**Aim of the exercise**.
Look through the records below for the line with "root of tail: (246, 383)" and the line with "right back paw: (280, 663)", then return those lines and all lines between, exactly.
BEGIN
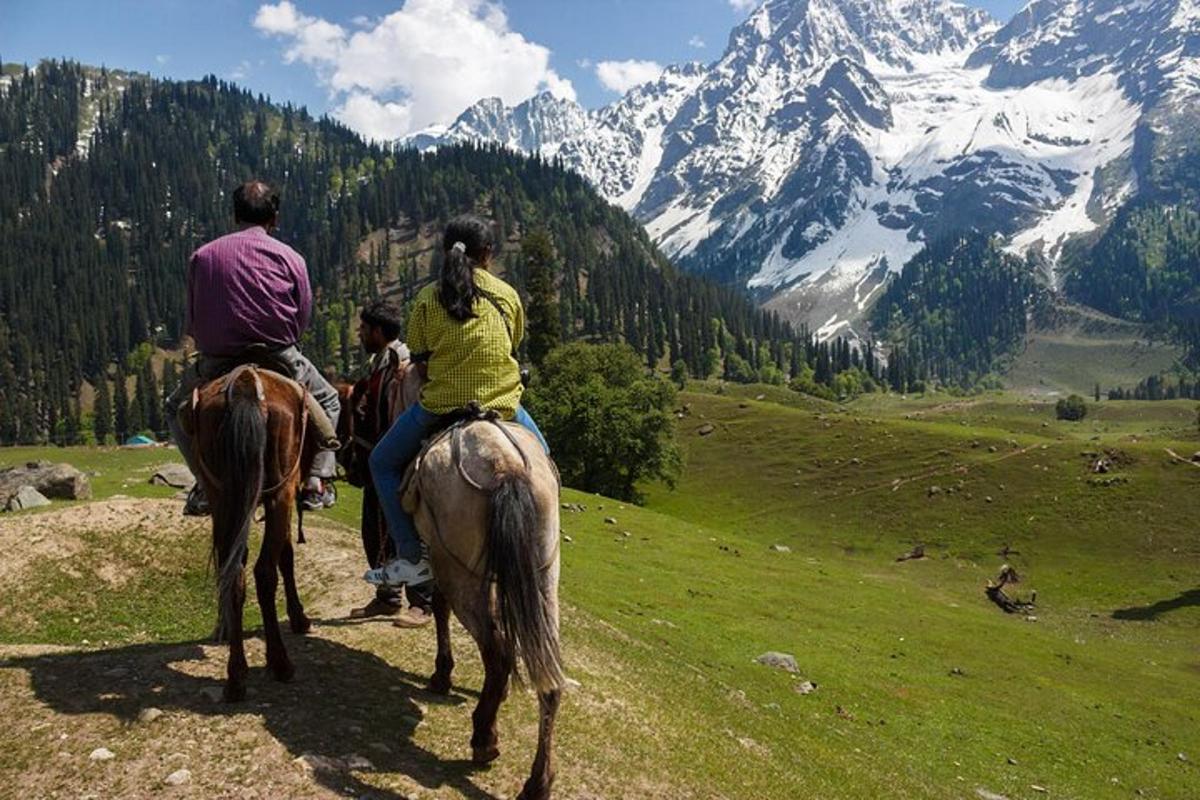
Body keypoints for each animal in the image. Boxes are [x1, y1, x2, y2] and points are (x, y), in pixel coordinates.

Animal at [188, 362, 316, 700]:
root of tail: (246, 383)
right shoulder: (286, 494)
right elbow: (286, 556)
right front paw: (299, 617)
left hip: (221, 496)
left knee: (233, 574)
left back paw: (235, 677)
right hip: (279, 492)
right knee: (264, 572)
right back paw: (280, 663)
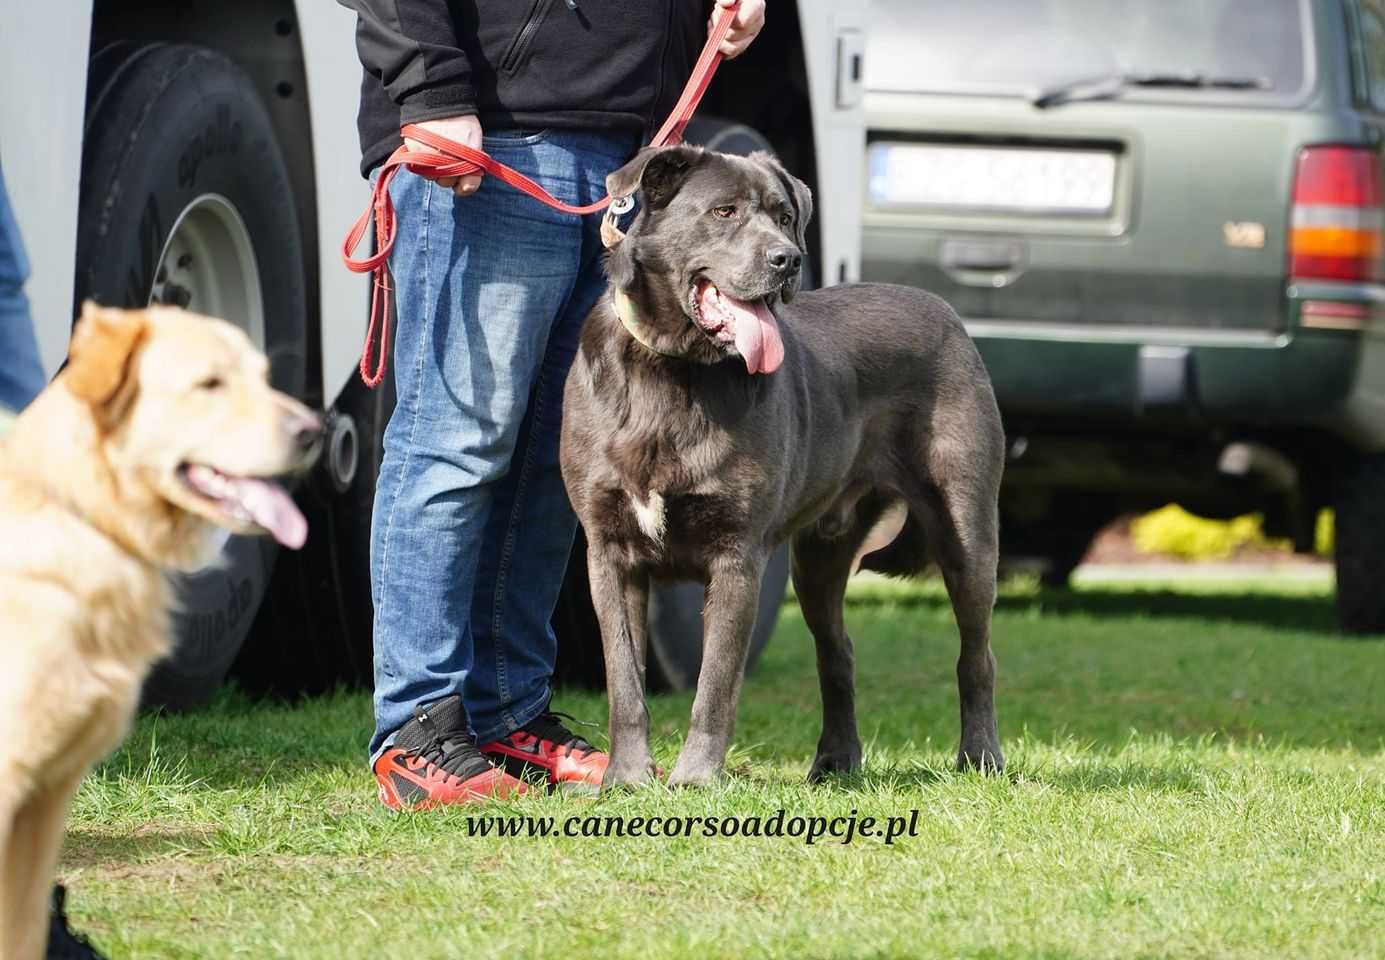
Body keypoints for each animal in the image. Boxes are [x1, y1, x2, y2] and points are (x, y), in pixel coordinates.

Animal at [562, 144, 1008, 786]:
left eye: (784, 215)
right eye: (723, 211)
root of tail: (947, 313)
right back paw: (836, 761)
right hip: (820, 557)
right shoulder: (610, 553)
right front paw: (625, 778)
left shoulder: (736, 555)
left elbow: (715, 683)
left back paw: (980, 756)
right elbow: (624, 676)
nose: (788, 259)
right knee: (837, 652)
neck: (674, 370)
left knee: (977, 653)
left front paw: (694, 778)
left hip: (966, 530)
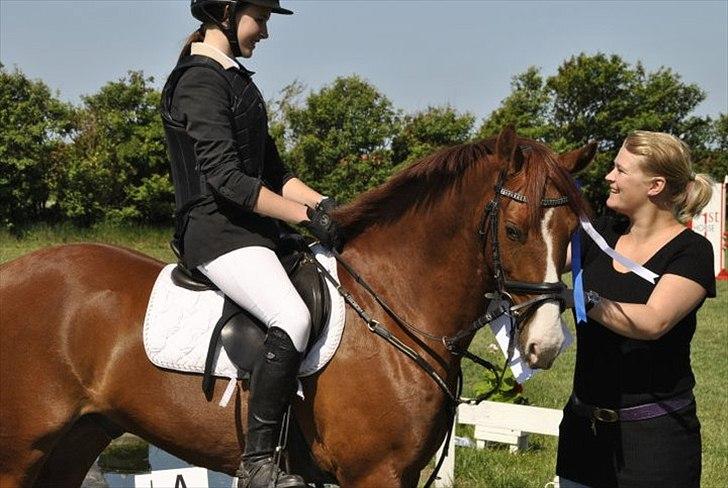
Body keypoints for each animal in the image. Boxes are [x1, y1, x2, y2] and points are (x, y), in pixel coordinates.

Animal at [0, 127, 595, 487]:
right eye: (514, 231)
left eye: (571, 233)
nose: (545, 346)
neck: (393, 303)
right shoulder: (374, 473)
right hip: (21, 449)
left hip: (78, 439)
END
**Answer section**.
root of tail: (246, 383)
right shoulder: (286, 494)
right elbow: (286, 556)
right front paw: (299, 617)
left hip: (221, 496)
left knee: (233, 574)
left back paw: (235, 677)
right hip: (279, 492)
right knee: (264, 572)
right back paw: (280, 663)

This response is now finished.